_Your objective_
Report every line in the items below that contains the string "context", copying each such line in full. Case counts.

_Given data_
================

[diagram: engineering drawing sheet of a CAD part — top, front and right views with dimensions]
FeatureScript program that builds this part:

================

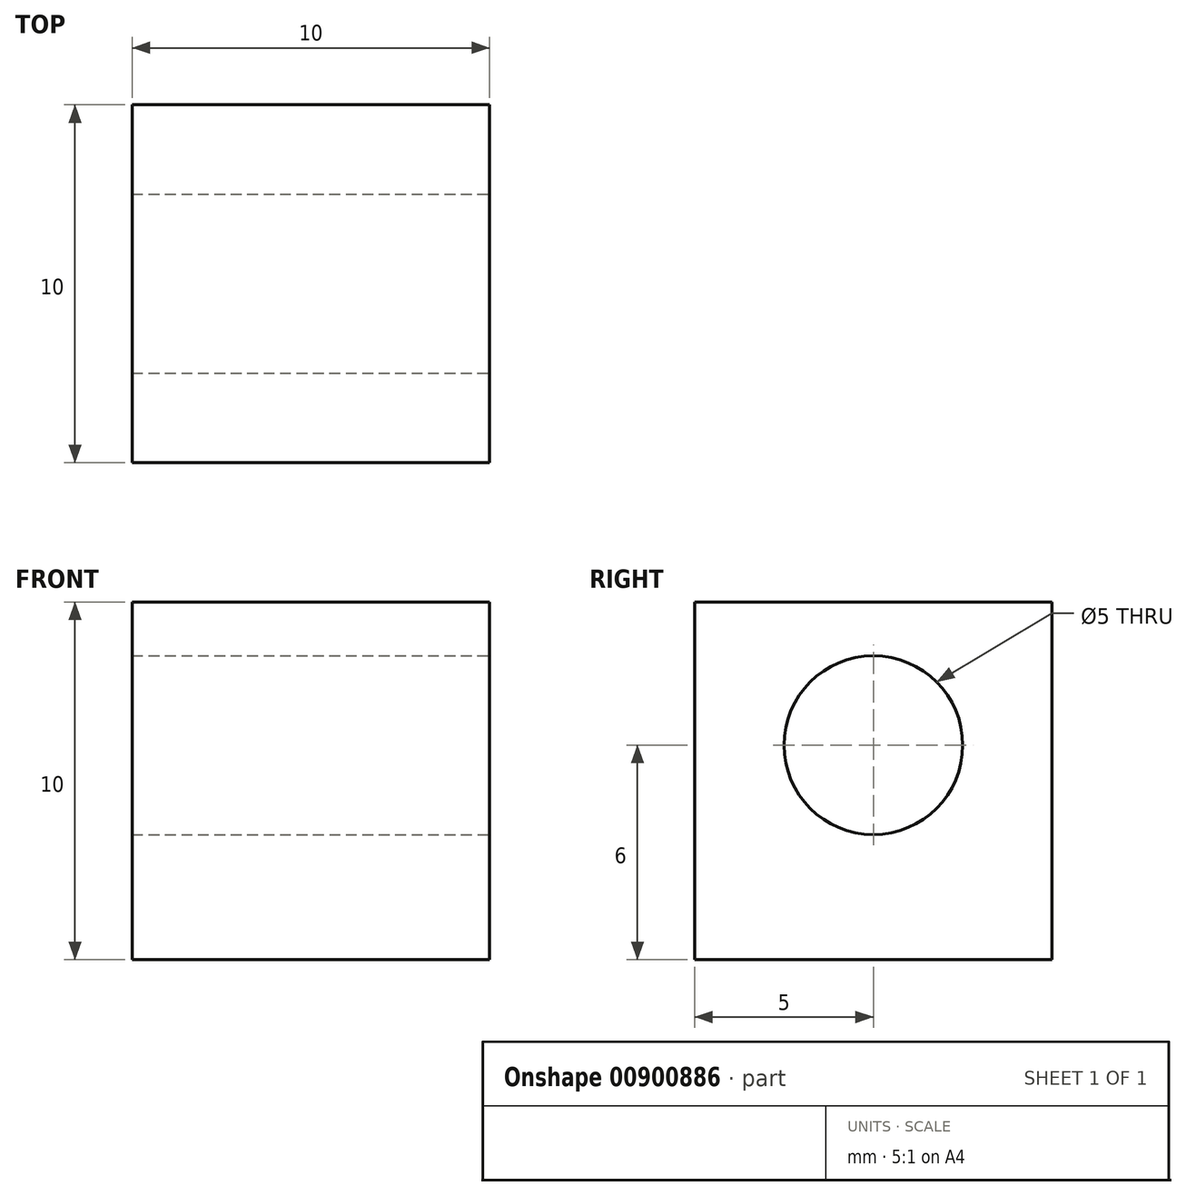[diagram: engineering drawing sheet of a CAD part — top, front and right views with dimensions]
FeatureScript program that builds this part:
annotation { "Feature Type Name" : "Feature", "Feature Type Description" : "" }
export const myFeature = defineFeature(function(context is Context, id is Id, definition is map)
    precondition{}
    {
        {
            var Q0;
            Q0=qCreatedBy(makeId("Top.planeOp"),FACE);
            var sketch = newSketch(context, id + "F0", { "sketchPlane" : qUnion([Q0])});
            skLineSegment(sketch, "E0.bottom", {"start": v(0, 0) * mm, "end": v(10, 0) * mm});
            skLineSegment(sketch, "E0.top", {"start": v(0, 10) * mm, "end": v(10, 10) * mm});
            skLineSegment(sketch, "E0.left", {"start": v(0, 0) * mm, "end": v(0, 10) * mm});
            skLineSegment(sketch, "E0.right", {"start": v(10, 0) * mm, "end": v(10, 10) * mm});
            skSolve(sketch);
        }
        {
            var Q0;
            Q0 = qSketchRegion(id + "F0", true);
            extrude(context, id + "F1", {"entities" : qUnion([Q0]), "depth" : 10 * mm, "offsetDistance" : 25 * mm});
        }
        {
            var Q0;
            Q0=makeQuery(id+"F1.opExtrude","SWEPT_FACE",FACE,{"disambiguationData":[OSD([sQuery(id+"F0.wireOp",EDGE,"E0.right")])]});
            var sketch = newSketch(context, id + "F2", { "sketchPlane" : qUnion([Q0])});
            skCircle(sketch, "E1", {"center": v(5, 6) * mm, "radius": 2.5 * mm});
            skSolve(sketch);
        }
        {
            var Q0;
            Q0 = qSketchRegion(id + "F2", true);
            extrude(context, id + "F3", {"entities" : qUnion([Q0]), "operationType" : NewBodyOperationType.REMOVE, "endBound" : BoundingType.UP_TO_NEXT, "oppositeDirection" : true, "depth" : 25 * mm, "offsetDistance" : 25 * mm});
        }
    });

================

_Full answer_
export const myFeature = defineFeature(function(context is Context, id is Id, definition is map)
            var sketch = newSketch(context, id + "F0", { "sketchPlane" : qUnion([Q0])});
            extrude(context, id + "F1", {"entities" : qUnion([Q0]), "depth" : 10 * mm, "offsetDistance" : 25 * mm});
            var sketch = newSketch(context, id + "F2", { "sketchPlane" : qUnion([Q0])});
            extrude(context, id + "F3", {"entities" : qUnion([Q0]), "operationType" : NewBodyOperationType.REMOVE, "endBound" : BoundingType.UP_TO_NEXT, "oppositeDirection" : true, "depth" : 25 * mm, "offsetDistance" : 25 * mm});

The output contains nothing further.